Dozens of European directors, actors and other artists have called on Serbian authorities not to extradite a Belarusian activist back to Belarus. In an open letter published on Monday, the artists warn that Andrei Gnyot faces “imprisonment, torture and even the death penalty” if sent back to Belarus.
Gnyot, a film-maker who was instrumental in organising an alliance of athletes to oppose the dictatorial rule of Alexander Lukashenko, was detained on arrival in Serbia last year after Belarus issued a warrant for his arrest on tax evasion charges via Interpol. He says the charges are political.
Gnyot spent seven months in jail in Belgrade before being released to house arrest in June. A Serbian court will hear his final appeal in the case on Tuesday, after several decisions have gone against him. If this appeal fails, Gnyot could be deported at any time, with a veto from the country’s justice minister the last chance to avoid being sent back.
“He is known for making documentary footage during the Belarus 2020 protests and recording athletes’ appeals for free and fair elections. He is being prosecuted by the Belarusian authoritarian regime for these activities,” said the letter, whose signatories include the French actor Juliette Binoche, president of the European Film Academy; the Belarusian Nobel laureate Svetlana Alexievich; the Russian director Kirill Serebrennikov; and the Ukrainian director Oleh Sentsov, who was formerly a political prisoner in Russia.

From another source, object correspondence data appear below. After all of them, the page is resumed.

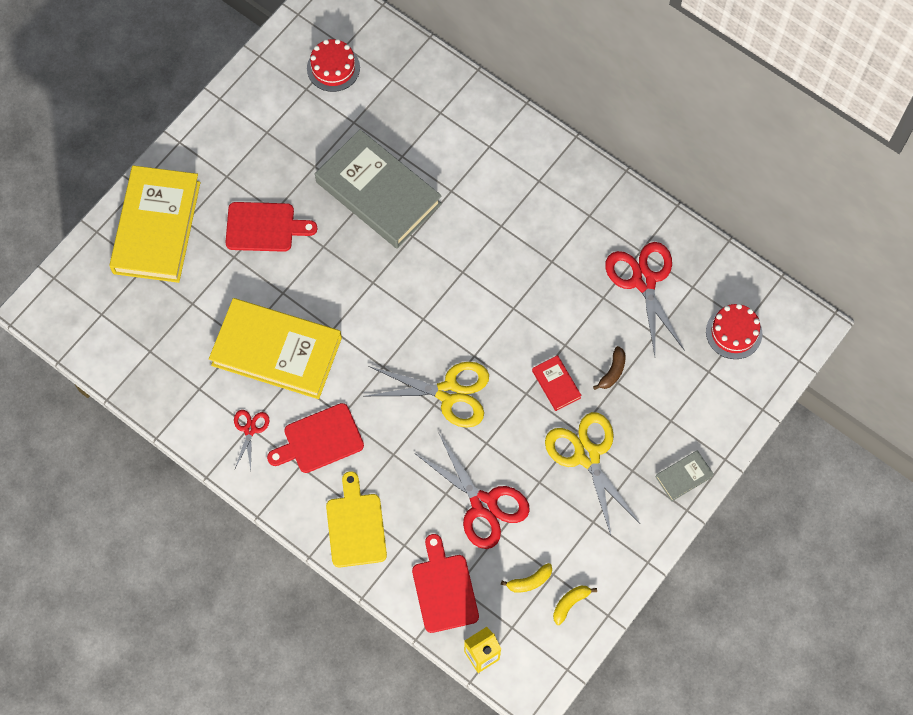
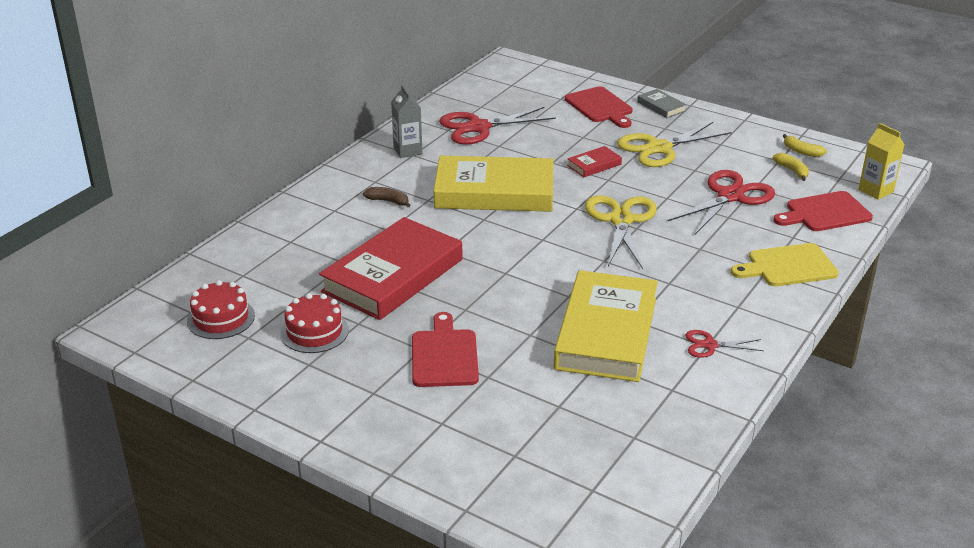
camera: 95 degrees left, 35 degrees down
yellow book [109,165,200,283] -> yellow book moved to [434,156,553,212]
red cutting board [267,403,364,473] -> red cutting board moved to [565,86,633,128]
grey book [315,129,442,249] -> red book [319,217,463,320]
brown banana [593,346,626,390] -> brown banana moved to [363,187,411,207]
red cake [706,304,762,359] -> red cake moved to [280,293,349,353]
none -> grey carton [391,85,422,158]

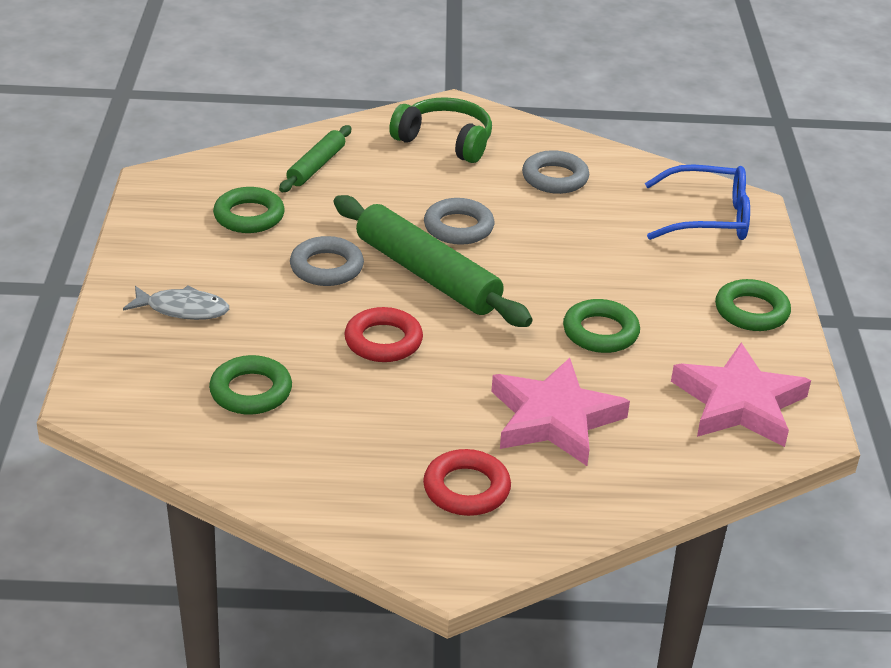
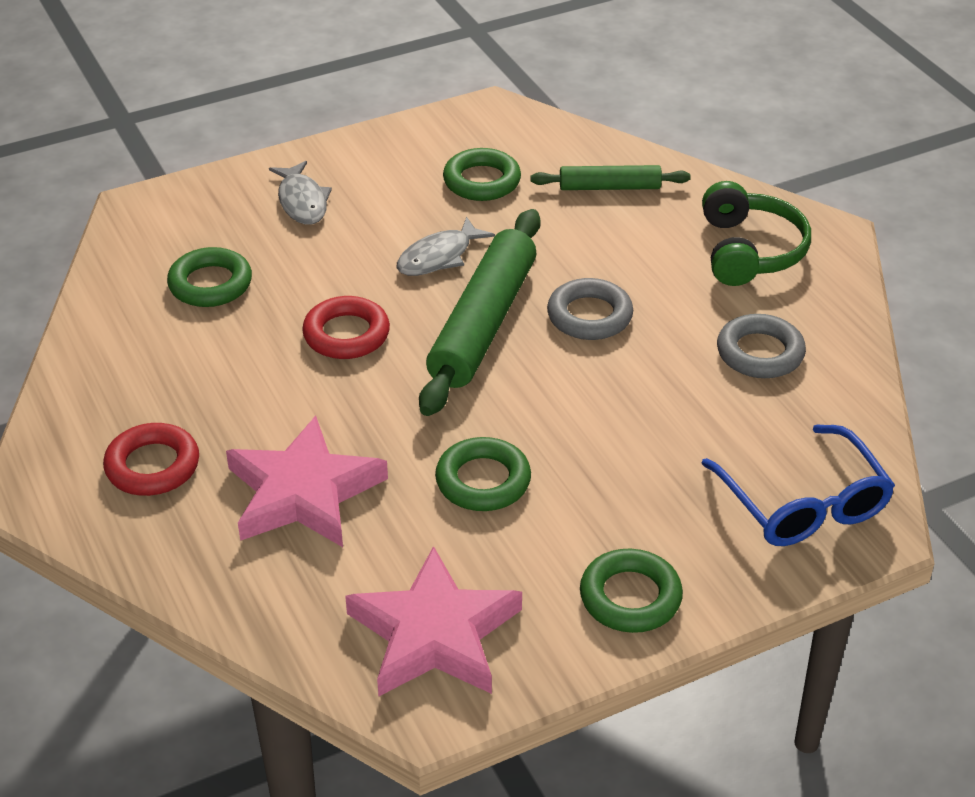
camera: 65 degrees right, 5 degrees up
grey ring [290,236,364,286] -> grey fish [397,217,495,276]

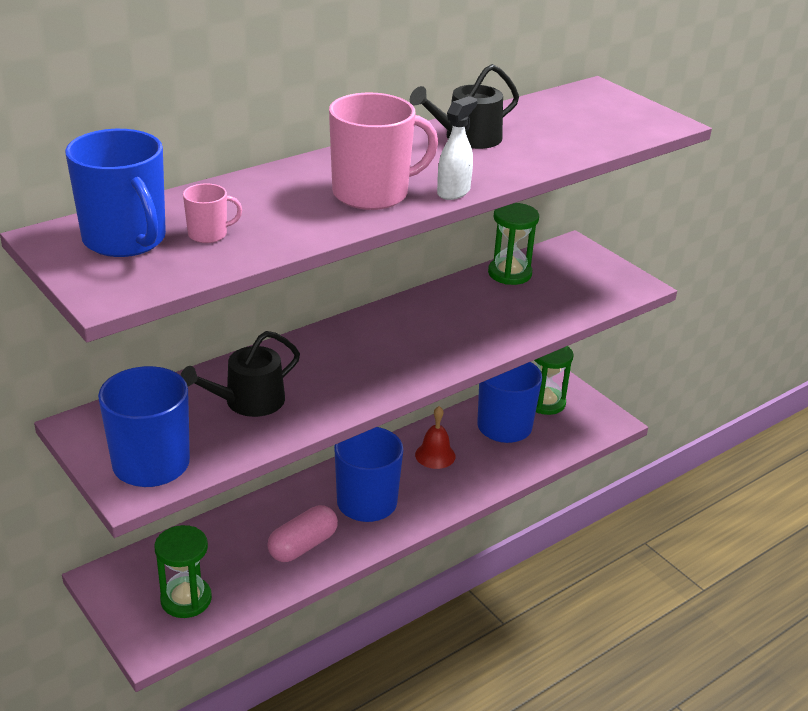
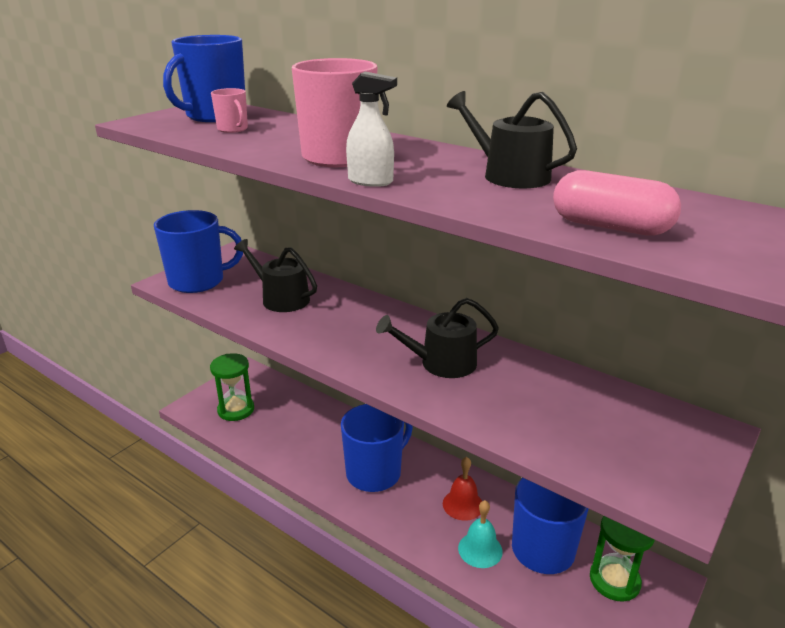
camera: 75 degrees right, 5 degrees down
pink capsule [267,505,338,562] -> pink capsule moved to [553,170,681,236]
green hourglass [488,203,539,285] -> none
none -> black watering can [376,298,499,378]
none -> turquoise bell [458,500,503,568]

“The Serbian authorities should consult international human rights organisations, which in this case are calling for the immediate release of Gnyot, emphasising that the charges are politically motivated,” said the award-winning Polish director Agnieszka Holland, who also signed the letter. “Now, it is a matter of life and death for this film-maker. If extradited, Andrei faces torture, years in inhumane conditions or worse.”
The actor Mitya Savelau, who organised the letter, said there was little doubt the Belarusian regime was abusing Interpol by demanding arrest warrants in political cases despite the agency’s ban on doing so, disguising them as economic crimes.
Savelau pointed to the fact that in 2021, authorities in Minsk tried to issue a warrant for the political leader Sviatlana Tsikhanouskaya, who fled the country after a crackdown on a protest movement in 2020 that followed her defeat by Lukashenko in a presidential election widely seen as rigged.
“Interpol refused to go through with it, but it unveiled the tactic that has been since repeatedly used by Lukashenko to track down Belarusian democracy activists,” said Savelau.
“In the aftermath of the 2020 presidential elections and Lukashenko’s crackdown on the protesters, between 300,000 to 500,000 Belarusians had to flee the country to safety. And all of us are in danger of being in a situation like Andrei.”
In June, numerous Belarusian athletes told the Guardian Gnyot had been active in organising the movement of dissident athletes. “Andrei played a big role. A lot of sportspeople didn’t understand how to organise or make videos, and he helped us a lot,” said Aliaksandra Herasimenia, a swimmer who won two Olympic silver medals in London in 2012 and was later sentenced in absentia to 12 years in prison. She lives in exile.
Aware that there could be a criminal case opened against him, Gnyot left Belarus in 2021 and later settled in Thailand. He was arrested last October at Belgrade airport, after he had arrived in Serbia to shoot a television commercial.
In a message sent from Belgrade, Gnyot appealed to the Serbian justice minister to block his extradition if the court ruled against him, but said he “felt nothing” after the lengthy court ordeal.
“In the 10 months of waiting to be sent to my death, all my feelings have been burned out. I will only fight for truth and justice. For my life and for the lives of other Belarusians, because torture and death await us in dictatorship,” he said.